- **Document layout detection data**:
-- Opening Marker --

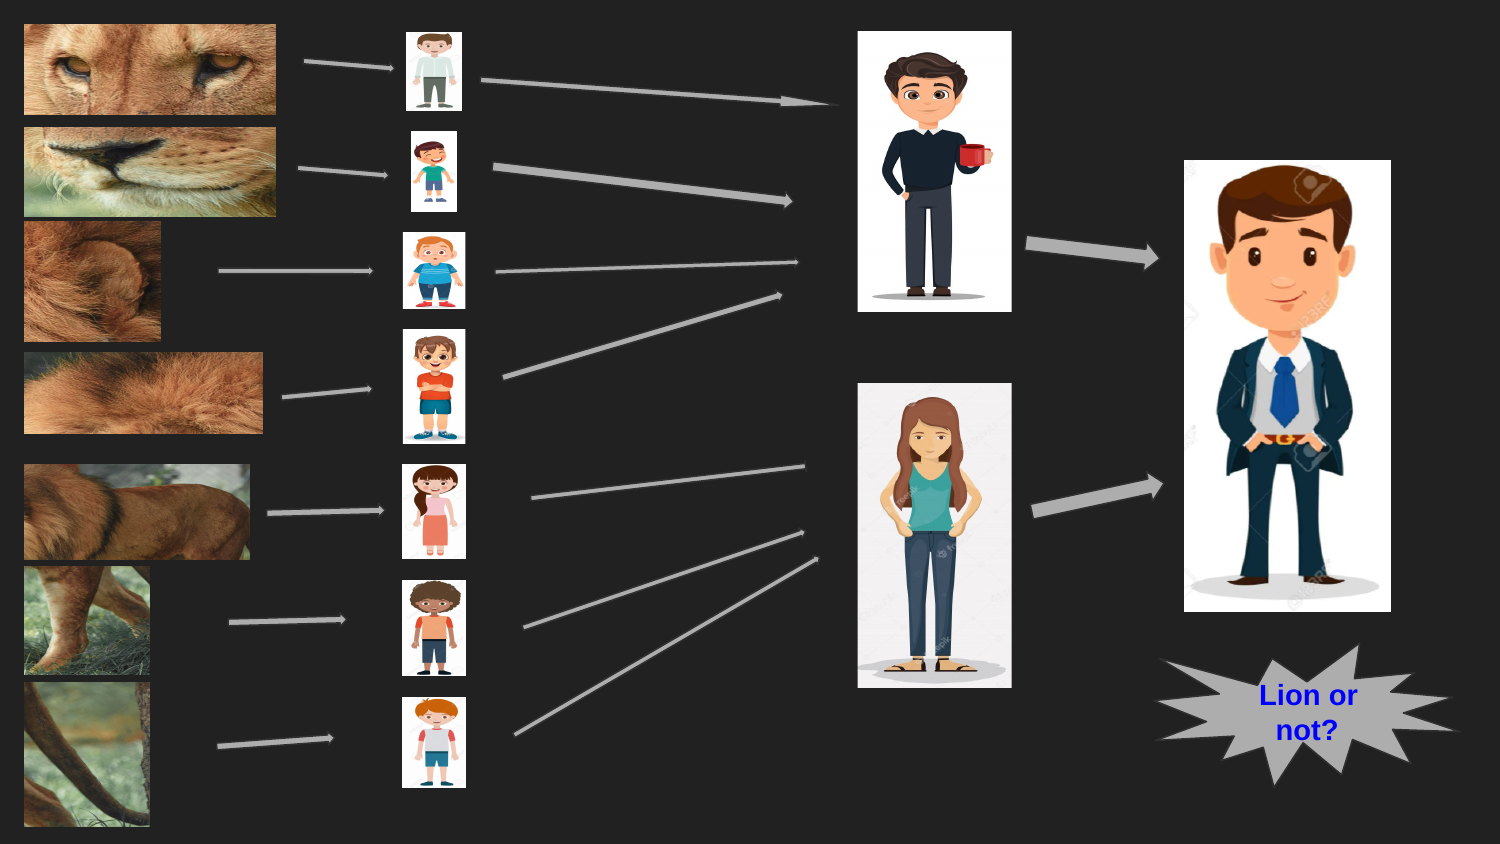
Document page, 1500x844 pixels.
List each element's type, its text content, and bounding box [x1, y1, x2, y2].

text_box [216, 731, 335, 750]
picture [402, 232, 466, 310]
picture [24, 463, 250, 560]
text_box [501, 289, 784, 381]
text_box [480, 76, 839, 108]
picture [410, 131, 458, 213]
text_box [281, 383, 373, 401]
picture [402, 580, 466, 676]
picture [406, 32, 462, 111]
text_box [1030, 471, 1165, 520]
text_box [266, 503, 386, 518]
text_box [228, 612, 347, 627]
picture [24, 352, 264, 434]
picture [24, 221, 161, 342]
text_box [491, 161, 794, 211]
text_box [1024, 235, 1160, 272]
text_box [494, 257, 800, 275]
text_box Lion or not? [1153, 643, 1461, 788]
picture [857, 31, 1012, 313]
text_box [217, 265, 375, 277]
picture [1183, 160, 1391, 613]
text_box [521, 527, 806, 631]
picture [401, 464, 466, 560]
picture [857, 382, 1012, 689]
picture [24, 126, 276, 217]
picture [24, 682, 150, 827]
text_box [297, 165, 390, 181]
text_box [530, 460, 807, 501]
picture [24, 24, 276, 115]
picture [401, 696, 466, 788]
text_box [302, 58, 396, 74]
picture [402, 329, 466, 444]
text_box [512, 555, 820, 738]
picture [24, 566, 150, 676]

-- Closing Marker --

- **Goal of the exercise**:
When copying the data above, repeat every word exactly and drop the pictures.

- **Problem solution**:
Document page, 1500x844 pixels.
List each element's type, its text content, and bounding box [x1, y1, x2, y2].

text_box [216, 731, 335, 750]
picture [402, 232, 466, 310]
picture [24, 463, 250, 560]
text_box [501, 289, 784, 381]
text_box [480, 76, 839, 108]
picture [410, 131, 458, 213]
text_box [281, 383, 373, 401]
picture [402, 580, 466, 676]
picture [406, 32, 462, 111]
text_box [1030, 471, 1165, 520]
text_box [266, 503, 386, 518]
text_box [228, 612, 347, 627]
picture [24, 352, 264, 434]
picture [24, 221, 161, 342]
text_box [491, 161, 794, 211]
text_box [1024, 235, 1160, 272]
text_box [494, 257, 800, 275]
text_box Lion or not? [1153, 643, 1461, 788]
picture [857, 31, 1012, 313]
text_box [217, 265, 375, 277]
picture [1183, 160, 1391, 613]
text_box [521, 527, 806, 631]
picture [401, 464, 466, 560]
picture [857, 382, 1012, 689]
picture [24, 126, 276, 217]
picture [24, 682, 150, 827]
text_box [297, 165, 390, 181]
text_box [530, 460, 807, 501]
picture [24, 24, 276, 115]
picture [401, 696, 466, 788]
text_box [302, 58, 396, 74]
picture [402, 329, 466, 444]
text_box [512, 555, 820, 738]
picture [24, 566, 150, 676]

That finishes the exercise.